Sin embargo, si se aprueba el proyecto de ley, los legisladores y expertos dijeron que representaría un gran impulso en la capacidad de Biden para cumplir con sus compromisos climáticos internacionales. Pondrá a Estados Unidos en el camino de reducir las emisiones de gases de efecto invernadero entre un 31% y un 44% por debajo de los niveles de 2005 para fines de la década, según un grupo de expertos sobre el clima no partidista, Rhodium Group. Biden se ha comprometido a reducir a la mitad las emisiones estadounidenses para 2030.

“De repente, podemos presentarnos en estas conferencias no solo con liderazgo retórico sino también con liderazgo político”, dijo a CNN el senador demócrata Chris Murphy. “Hace que sea más difícil para los países subdesarrollados afirmar que Estados Unidos está hablando en ambos lados, y usar eso como una excusa para quedarse al margen”.

Si bien el proyecto de ley asigna una cantidad histórica de dinero para el clima y la energía limpia, también intenta lograr algo aún mayor: competitividad con China en energías renovables y empleos de fabricación en el país también.

El proyecto de ley contiene $ 60 mil millones para la fabricación doméstica de energía limpia y $ 30 mil millones en créditos fiscales de producción para almacenamiento de energía eólica, solar y de baterías. Su crédito fiscal sobre los autos eléctricos se redactó para estimular la fabricación en los Estados Unidos, o la fabricación en países con los que Estados Unidos tiene un tratado de libre comercio, como Canadá y México.

Pero China ha acaparado el mercado de paneles solares y baterías eléctricas, y los legisladores y expertos estadounidenses han advertido durante mucho tiempo que Estados Unidos se quedará atrás si el Congreso no invierte en la cadena de suministro nacional con financiamiento y créditos fiscales.
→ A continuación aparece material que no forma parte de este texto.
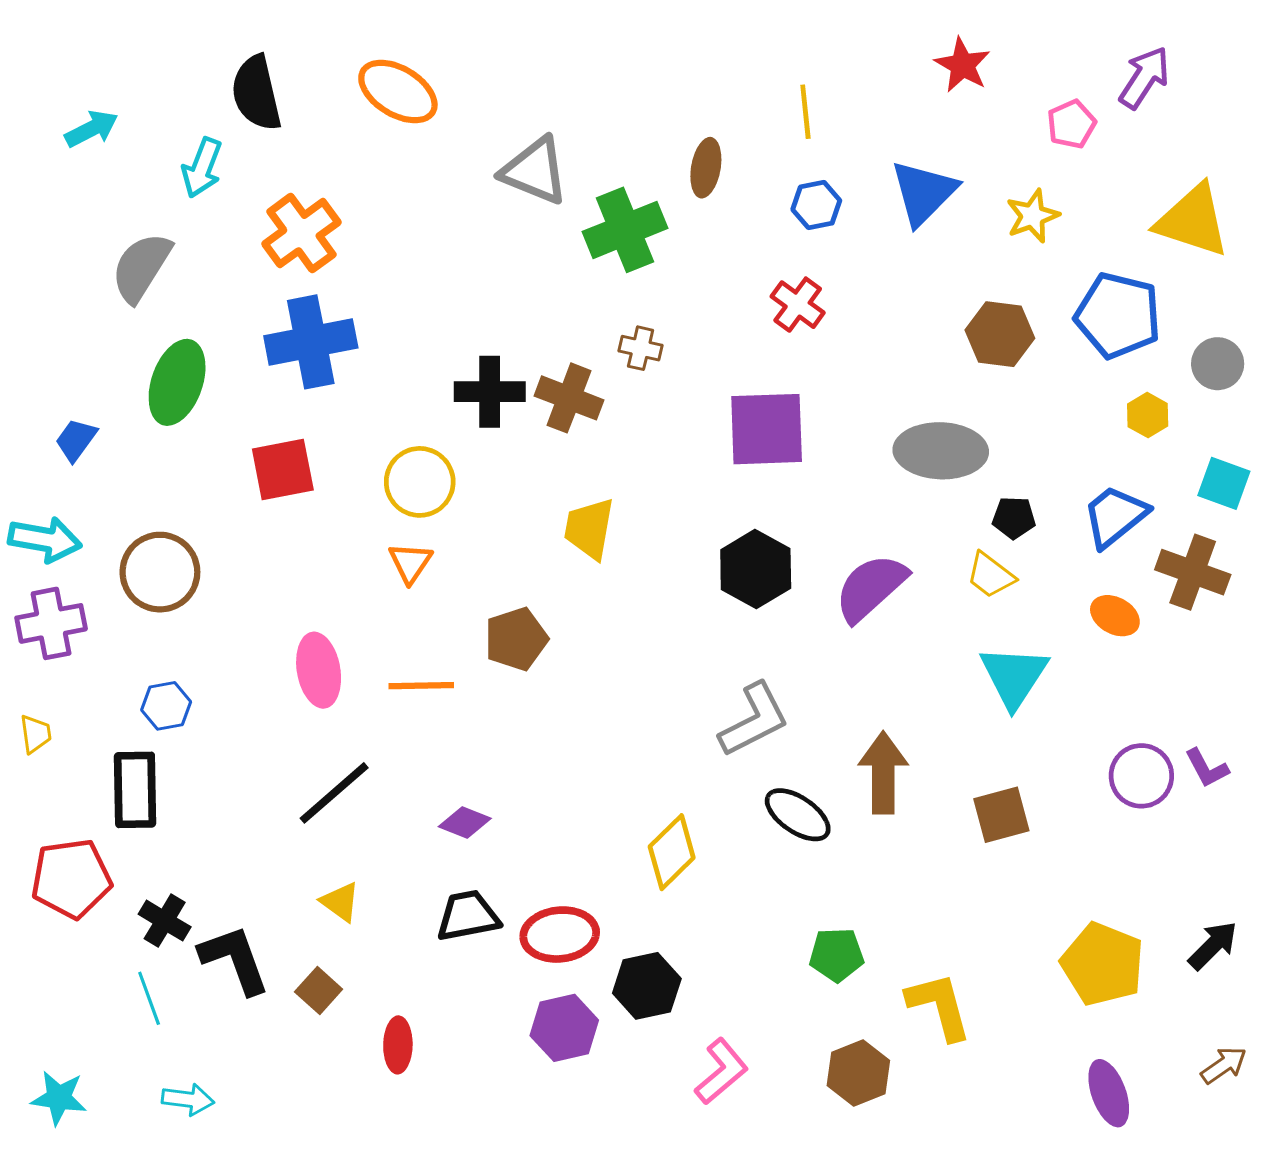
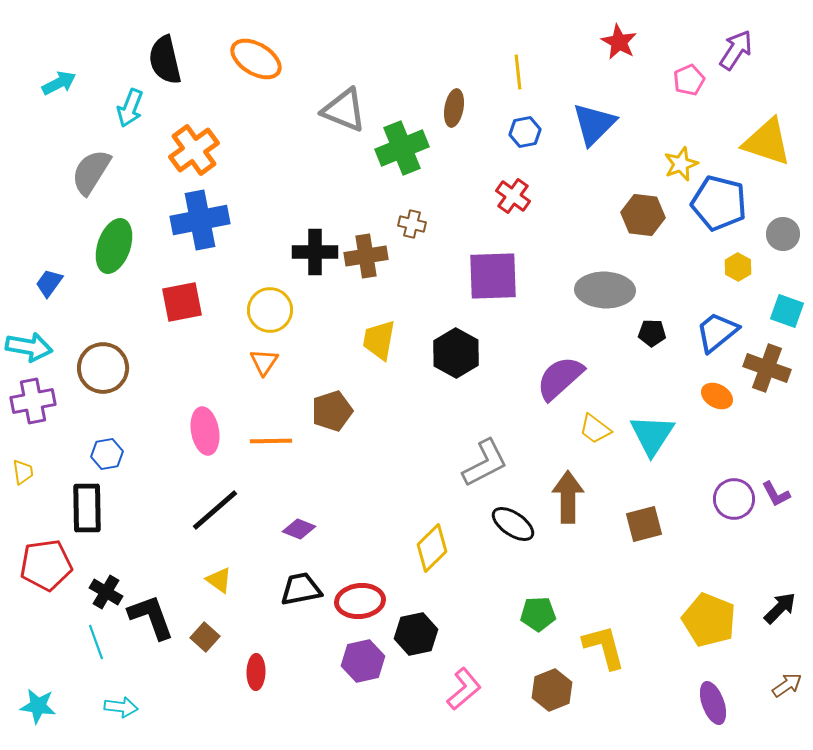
yellow star: (1033, 216) -> (681, 164), moved
brown cross: (569, 398) -> (366, 256), turned -30
black hexagon: (756, 569) -> (456, 353), moved
yellow trapezoid: (991, 575) -> (595, 429), moved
Murphy y el senador demócrata John Hickenlooper de Colorado le dijeron a CNN que esperan que el proyecto de ley fomente una competencia fructífera con China, lo que incitará al mayor emisor del mundo (Estados Unidos es ahora el segundo más grande) a hacer más para descarbonizar.

“China es nuestro adversario. Prestarán mucha atención a esto y les garantizo que saldrán y demostrarán que harán más y mejor que nosotros”. los últimos años, ha sido emocionante. Ahora tendrán que aumentarlo aún más porque lo estamos persiguiendo”.

El enviado especial chino para el clima, Xi Jinhua, habla en el Foro Económico Mundial en Davos en mayo.

La rivalidad de décadas entre Estados Unidos y China ha obstaculizado las negociaciones climáticas antes del Acuerdo de París de 2015. Pero la asociación climática de los dos países anunciada el año pasado en Glasgow dio esperanza de que los dos mayores contaminadores del mundo podrían cooperar lo suficiente como para tener un impacto real. sobre emisiones.

Pero esto ahora está pendiente. El viernes, el Ministerio de Relaciones Exteriores de China dijo que suspendería las conversaciones bilaterales sobre el cambio climático después de la visita de la presidenta de la Cámara de Representantes, Nancy Pelosi, a Taiwán. Los dos países han estado cooperando en materia climática incluso cuando las tensiones en otras áreas han aumentado en los últimos años.

Sam Gill, director ejecutivo del grupo de expertos China Dialogue, le dijo a CNN que no cree que la legislación estadounidense tenga un impacto significativo en las decisiones de China sobre el clima.

“China tiene sus propias preocupaciones, como las consecuencias de la invasión rusa, la macroeconomía, los bloqueos de Covid y el importante Congreso Nacional en el otoño”, dijo Gilll. “Incluso si hubiera un cambio tan positivo, no estoy seguro de que tenga un impacto en la COP, dados los otros temas que distraen y alimentan las tensiones en este momento”.

Ward advirtió a Estados Unidos que se mantenga modesto en el período previo a la cumbre de noviembre y que recuerde cómo la huelga de la administración Trump reorientó la política climática internacional.

“Estados Unidos se está poniendo al día, y a veces me preocupa que Estados Unidos haya olvidado que el mundo no se quedó de brazos cruzados durante todos esos años de la administración de Trump, cuando siguió con las cosas”, dijo Ward. “Hasta cierto punto, ha habido un cambio en el orden mundial y Estados Unidos no puede dominar de la misma manera que lo hacía antes”.